Transcriptional response of BALB/c mouse thyroids following in vivo astatine-211 exposure reveals distinct gene expression profiles

Abstract

Background: Astatine-211 (211At) is an alpha particle emitting halogen with almost optimal linear energy transfer for creating DNA double-strand breaks and is thus proposed for radionuclide therapy when bound to tumor-seeking agents. Unbound 211At accumulates in the thyroid gland, and the concept of basal radiation-induced biological effects in the thyroid tissue is, to a high degree, unknown and is most valuable.

Methods: Female BALB/c nude mice were intravenously injected with 0.064 to 42 kBq of 211At, resulting in absorbed doses of 0.05 to 32 Gy in the thyroid gland. Thyroids were removed 24 h after injection; total RNA was extracted from pooled thyroids and processed in triplicate using Illumina MouseRef-8 Whole-Genome Expression Beadchips.

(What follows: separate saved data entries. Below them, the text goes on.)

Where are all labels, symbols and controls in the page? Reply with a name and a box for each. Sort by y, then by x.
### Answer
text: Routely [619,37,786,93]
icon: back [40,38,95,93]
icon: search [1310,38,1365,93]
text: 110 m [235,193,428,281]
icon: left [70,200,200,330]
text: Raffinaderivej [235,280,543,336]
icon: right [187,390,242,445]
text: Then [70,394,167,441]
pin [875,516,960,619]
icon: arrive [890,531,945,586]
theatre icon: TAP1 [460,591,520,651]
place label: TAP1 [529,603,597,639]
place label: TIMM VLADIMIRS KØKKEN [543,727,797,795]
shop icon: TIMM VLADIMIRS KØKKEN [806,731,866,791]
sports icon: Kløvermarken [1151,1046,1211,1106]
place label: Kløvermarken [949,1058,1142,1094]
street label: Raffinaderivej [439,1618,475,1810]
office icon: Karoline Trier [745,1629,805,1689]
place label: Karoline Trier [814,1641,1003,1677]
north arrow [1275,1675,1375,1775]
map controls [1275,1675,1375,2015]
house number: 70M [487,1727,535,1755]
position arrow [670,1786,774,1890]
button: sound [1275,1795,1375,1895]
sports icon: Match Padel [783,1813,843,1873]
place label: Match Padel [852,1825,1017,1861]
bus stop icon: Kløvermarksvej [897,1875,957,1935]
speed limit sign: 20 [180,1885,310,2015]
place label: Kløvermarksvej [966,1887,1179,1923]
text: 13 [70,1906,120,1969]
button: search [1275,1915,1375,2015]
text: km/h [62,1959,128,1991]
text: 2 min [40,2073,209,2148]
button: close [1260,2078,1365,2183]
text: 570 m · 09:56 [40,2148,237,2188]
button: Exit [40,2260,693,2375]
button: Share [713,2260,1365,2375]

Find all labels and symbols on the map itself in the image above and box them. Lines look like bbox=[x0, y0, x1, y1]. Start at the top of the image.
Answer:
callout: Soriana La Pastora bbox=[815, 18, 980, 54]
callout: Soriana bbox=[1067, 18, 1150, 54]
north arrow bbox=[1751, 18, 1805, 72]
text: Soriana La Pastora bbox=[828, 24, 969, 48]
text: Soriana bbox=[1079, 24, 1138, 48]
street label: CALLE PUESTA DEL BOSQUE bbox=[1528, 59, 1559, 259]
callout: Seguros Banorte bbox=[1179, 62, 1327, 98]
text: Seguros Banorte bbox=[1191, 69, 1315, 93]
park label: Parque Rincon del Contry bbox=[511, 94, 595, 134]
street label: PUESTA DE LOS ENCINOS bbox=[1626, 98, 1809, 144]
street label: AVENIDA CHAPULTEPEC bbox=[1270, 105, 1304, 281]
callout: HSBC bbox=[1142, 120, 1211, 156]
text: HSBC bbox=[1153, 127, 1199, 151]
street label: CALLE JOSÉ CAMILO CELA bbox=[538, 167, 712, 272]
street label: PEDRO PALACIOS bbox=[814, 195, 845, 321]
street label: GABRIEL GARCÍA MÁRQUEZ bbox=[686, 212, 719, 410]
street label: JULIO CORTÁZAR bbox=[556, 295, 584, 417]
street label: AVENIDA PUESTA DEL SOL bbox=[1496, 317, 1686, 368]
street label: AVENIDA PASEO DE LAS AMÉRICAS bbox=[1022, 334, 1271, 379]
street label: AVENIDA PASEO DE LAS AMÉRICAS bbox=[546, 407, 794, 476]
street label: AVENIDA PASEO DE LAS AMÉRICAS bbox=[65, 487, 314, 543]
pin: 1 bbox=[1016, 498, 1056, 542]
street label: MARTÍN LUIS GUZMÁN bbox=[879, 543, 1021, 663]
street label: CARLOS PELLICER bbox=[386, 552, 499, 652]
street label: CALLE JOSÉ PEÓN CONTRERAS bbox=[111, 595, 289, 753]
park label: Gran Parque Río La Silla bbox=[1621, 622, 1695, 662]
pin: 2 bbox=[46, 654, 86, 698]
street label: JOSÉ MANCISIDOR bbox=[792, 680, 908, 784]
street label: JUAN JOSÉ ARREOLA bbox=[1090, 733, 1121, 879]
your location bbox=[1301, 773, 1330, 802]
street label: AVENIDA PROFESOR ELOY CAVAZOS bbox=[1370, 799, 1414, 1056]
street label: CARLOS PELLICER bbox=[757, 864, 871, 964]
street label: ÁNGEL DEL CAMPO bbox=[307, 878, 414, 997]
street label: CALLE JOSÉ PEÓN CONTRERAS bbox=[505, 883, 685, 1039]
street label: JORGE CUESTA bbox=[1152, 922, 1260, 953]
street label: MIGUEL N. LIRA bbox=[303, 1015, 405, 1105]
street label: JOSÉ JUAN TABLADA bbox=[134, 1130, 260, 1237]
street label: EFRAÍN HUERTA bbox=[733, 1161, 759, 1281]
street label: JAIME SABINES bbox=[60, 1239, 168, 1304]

Results: Thyroids exposed to 211At revealed distinctive gene expression profiles compared to non-irradiated controls. A larger number of genes were affected at low absorbed doses (0.05 and 0.5 Gy) compared to intermediate (1.4 Gy) and higher absorbed doses (11 and 32 Gy). The proportion of dose-specific genes increased with decreased absorbed dose. Additionally, 1.4 Gy often exerted opposite regulation on gene expression compared to the other absorbed doses. Using Gene Ontology data, an immunological effect was detected at 0.05 and 11 Gy. Effects on cellular response to external stress and cell cycle regulation and proliferation were detected at 1.4 and 11 Gy.

Conclusions: Conclusively, the cellular response to ionizing radiation is complex and differs with absorbed dose. The response acquired at high absorbed doses cannot be extrapolated down to low absorbed doses or vice versa. We also demonstrated that the thyroid - already at absorbed doses similar to those obtained in radionuclide therapy - responds with expression of a high number of genes. Due to the increased heterogeneous irradiation at low absorbed doses, we suggest that this response partly originates from non-irradiated cells in the tissue, i.e., bystander cells.

Figure 1

Proportion of shared genes at the different absorbed dose levels. The distribution of regulated transcripts is shown in a radar plot for the different absorbed dose levels: (A) 0.05 Gy, (B) 0.5 Gy, (C) 1.4 Gy, (D) 11 Gy, and (E) 32 Gy. For example, in (A), 91%, 18%, 36%, and 29% of the transcripts regulated at 0.05 Gy were also regulated at 0.5, 1.4, 11, and 32 Gy. For the exact distribution of regulated transcripts, see Additional file 2.

Figure 2

Differentially expressed genes present at all absorbed doses. Genes categorized by known gene expression in mouse thyroid according to UniGene and The Human Protein Atlas. Second column: genes are listed together with their log₂ ratio value where the red color scale and the green color scale represent the magnitude of gene down-regulation and up-regulation, respectively. Genes annotated with ‘Unknown’ are genes with unknown gene and/or protein expression in normal thyroid tissue, and genes annotated with ‘o’ indicate that the gene is not expressed in normal thyroid tissue. For gene expression in mouse thyroid tissue, ‘+’ indicates gene expression, whereas for protein expression, ‘+’, ‘++’, or ‘+++’ indicates weak, moderate, or strong protein expression levels, respectively. The fifth column shows the log₂ values of gene expression in non-irradiated mouse thyroids (the present study). Genes with a value equal to or greater than log₂ 6.8 are considered as expressed in normal mouse thyroid.

Figure 3

Gene expression patterns for a selection of genes vs. absorbed dose. A selection of genes chosen in order to illustrate the different gene expression patterns among the 130 differentially expressed genes at all absorbed doses studied. Values for gene expression are given as comparison log₂ ratio values related to non-irradiated tissue.